If you accept the premise that annuities sell best when positioned as win-win protection and not as a potential sunk cost, then QLACs with both death benefits and cash refunds might be the most appealing: If the client doesn’t live long enough to get the income, his beneficiary gets a nice lump sum. The opportunity cost associated with loss of liquidity might be seen as a small price to pay for guaranteed higher consumption or a guaranteed legacy.

[One issuer noted that a QLAC without a cash refund during the income period makes no sense, because it creates an unacceptable scenario. Beneficiaries of a person who died a day before the income start date would receive the premium but beneficiaries of a someone who died a day after the income start date would receive nothing.)    
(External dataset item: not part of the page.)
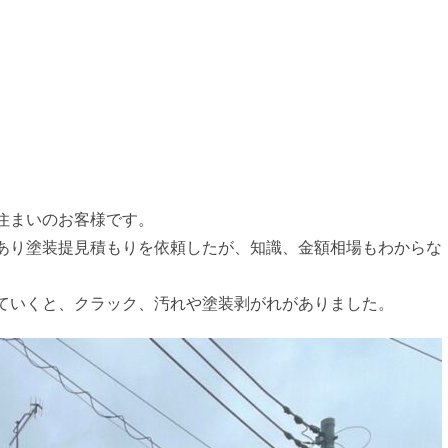
。
住まいのお客様です。
があり塗装提見積もりを依頼したが、知識、金額相場もわからな
ていくと、クラック、汚れや塗装剥がれがありました。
QLACs may also be a hedge against the risk of rising out-of-pocket medical costs in old age. “I’ve been approached by people in elder law who are interested in this as an alternative to long-term care insurance,” Matt Carey told RIJ. “We’re still in the early stages of thinking about DIAs and QLACs as alternatives to LTCI.”

While “it would be really expensive to buy a longevity annuity to pay for nursing home costs,” he noted, it would provide cash for any type of medical expense, including home health care. He also sees an opportunity, if and when partial annuitization becomes available, to market QLACs to people whose pensions have been terminated and paid out as lump sums.

“The good thing about it is that it provides cash [that you can use for any type of medical expense]” Carey added that when pensions are terminated and employees get offered a lump sum, if there’s ever a provision for partial annuitization, that might present a window of opportunity to offer a QLAC.

Finally, a QLAC with a flexible start date could, like a DIA, serve to offset the loss of income for couples when one spouse dies and the survivor has to live on one Social Security payment. By the same token, either a QLAC or DIA could be positioned as a way for retirees who already taken the minimum Social Security benefit at age 62 to fix their mistake and “add back” the late-life income they forfeited by not waiting until age 67 or age 70 to claim.

In a perfect world, advisers and producers could recommend annuities based on their fundamental strengths—a guarantee of lifelong income and a mortality credit. But because so many affluent annuity prospects worry more about taxes than outliving their money (and because low interest rates don’t compensate them for inflation risk and liquidity features dilute the mortality credit), the primary basis for marketing annuities will be tax deferral.